**Work order:** Which lines in the records below contain the word "picture"? Report each of them.

>>>>>

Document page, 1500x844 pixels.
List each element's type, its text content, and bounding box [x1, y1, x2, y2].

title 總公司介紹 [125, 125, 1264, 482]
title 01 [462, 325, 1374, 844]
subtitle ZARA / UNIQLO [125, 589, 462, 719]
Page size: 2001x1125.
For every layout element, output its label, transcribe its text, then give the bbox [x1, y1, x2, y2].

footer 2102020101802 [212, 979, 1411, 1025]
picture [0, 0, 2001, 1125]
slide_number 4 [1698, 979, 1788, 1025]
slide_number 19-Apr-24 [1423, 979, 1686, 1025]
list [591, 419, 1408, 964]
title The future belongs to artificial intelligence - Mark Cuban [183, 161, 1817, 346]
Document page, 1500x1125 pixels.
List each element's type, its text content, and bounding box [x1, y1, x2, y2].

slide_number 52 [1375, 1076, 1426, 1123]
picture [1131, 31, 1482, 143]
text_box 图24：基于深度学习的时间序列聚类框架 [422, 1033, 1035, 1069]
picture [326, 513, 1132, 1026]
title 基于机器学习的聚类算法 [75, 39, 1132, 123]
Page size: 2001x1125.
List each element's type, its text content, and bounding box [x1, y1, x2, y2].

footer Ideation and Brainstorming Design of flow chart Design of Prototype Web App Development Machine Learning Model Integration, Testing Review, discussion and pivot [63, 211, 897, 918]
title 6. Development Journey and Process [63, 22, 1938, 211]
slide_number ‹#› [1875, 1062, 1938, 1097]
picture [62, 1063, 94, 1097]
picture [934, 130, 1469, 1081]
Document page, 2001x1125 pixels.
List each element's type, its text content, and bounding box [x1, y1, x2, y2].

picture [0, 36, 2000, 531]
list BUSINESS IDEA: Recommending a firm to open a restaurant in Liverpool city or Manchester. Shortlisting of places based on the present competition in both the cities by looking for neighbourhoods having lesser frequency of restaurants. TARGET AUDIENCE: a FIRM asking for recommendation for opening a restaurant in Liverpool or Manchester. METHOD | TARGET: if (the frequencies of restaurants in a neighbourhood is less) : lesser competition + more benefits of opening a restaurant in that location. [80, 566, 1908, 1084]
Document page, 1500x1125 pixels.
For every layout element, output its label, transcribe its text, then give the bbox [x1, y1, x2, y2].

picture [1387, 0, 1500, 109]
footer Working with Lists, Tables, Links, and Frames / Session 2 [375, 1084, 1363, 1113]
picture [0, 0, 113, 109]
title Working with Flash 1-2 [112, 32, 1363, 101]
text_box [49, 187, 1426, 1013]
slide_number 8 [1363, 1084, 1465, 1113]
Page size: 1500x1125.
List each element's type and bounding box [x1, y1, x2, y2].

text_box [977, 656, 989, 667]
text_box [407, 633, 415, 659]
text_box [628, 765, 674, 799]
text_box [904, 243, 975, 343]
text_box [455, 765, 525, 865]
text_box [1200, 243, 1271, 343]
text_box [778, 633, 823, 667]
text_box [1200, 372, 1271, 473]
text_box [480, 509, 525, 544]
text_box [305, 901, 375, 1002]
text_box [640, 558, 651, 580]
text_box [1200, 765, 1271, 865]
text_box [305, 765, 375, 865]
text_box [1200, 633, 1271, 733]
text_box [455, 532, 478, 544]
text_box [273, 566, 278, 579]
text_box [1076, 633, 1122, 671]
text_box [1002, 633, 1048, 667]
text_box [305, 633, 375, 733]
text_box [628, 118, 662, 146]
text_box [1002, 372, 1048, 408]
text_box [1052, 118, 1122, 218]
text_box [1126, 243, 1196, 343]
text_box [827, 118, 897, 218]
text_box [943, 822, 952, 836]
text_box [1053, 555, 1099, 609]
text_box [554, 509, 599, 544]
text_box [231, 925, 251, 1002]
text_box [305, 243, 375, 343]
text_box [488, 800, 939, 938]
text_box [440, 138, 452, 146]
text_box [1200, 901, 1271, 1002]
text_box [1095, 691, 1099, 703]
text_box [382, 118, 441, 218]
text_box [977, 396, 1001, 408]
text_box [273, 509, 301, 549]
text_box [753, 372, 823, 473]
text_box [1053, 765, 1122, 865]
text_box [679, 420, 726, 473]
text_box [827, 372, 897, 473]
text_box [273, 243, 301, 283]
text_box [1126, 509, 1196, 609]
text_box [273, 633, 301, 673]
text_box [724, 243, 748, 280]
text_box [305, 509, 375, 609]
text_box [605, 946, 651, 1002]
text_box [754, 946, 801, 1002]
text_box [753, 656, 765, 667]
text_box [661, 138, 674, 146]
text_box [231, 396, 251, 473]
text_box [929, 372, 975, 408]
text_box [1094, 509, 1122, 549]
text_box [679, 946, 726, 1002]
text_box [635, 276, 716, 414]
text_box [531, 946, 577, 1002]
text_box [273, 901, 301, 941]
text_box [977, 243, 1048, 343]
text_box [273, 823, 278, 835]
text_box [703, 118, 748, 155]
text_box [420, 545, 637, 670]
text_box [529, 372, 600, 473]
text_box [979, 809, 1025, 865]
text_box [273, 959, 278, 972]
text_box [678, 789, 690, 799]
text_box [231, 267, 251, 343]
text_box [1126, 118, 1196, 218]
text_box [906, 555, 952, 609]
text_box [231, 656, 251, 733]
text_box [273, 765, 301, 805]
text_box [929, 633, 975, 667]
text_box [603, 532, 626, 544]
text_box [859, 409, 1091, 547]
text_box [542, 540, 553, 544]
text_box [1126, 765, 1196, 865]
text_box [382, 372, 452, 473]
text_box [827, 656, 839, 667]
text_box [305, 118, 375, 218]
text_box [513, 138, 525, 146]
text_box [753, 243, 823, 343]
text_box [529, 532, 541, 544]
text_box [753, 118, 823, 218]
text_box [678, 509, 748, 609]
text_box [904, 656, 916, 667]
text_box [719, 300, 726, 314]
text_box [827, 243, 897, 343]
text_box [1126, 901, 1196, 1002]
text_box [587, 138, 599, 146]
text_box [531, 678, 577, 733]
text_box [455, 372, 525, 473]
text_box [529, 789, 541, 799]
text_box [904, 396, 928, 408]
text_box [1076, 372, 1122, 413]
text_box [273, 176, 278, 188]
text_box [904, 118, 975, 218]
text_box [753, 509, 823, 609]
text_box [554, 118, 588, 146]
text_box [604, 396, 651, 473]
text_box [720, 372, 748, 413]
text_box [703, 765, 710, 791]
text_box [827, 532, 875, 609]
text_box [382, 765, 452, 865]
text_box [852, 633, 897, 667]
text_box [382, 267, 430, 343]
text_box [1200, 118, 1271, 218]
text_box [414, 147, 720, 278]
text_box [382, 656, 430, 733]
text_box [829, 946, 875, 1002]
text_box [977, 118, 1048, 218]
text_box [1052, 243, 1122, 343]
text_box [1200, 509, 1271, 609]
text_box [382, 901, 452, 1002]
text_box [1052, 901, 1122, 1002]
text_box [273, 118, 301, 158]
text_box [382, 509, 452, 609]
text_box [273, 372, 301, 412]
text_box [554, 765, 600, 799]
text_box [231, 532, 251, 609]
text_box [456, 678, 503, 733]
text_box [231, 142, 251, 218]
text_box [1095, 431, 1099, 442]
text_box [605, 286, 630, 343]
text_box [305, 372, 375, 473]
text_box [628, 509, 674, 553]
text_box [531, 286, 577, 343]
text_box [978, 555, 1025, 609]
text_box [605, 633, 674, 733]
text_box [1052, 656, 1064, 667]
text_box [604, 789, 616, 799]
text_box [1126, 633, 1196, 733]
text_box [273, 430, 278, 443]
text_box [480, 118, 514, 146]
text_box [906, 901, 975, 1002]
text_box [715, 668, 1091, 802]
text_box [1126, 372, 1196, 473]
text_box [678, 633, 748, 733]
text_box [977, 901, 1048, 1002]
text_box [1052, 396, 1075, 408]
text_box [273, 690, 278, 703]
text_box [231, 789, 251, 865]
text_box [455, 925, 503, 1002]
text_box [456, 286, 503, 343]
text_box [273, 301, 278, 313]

<<<<<

**Output:**
picture [0, 0, 2001, 1125]
picture [1131, 31, 1482, 143]
picture [326, 513, 1132, 1026]
picture [62, 1063, 94, 1097]
picture [934, 130, 1469, 1081]
picture [0, 36, 2000, 531]
picture [1387, 0, 1500, 109]
picture [0, 0, 113, 109]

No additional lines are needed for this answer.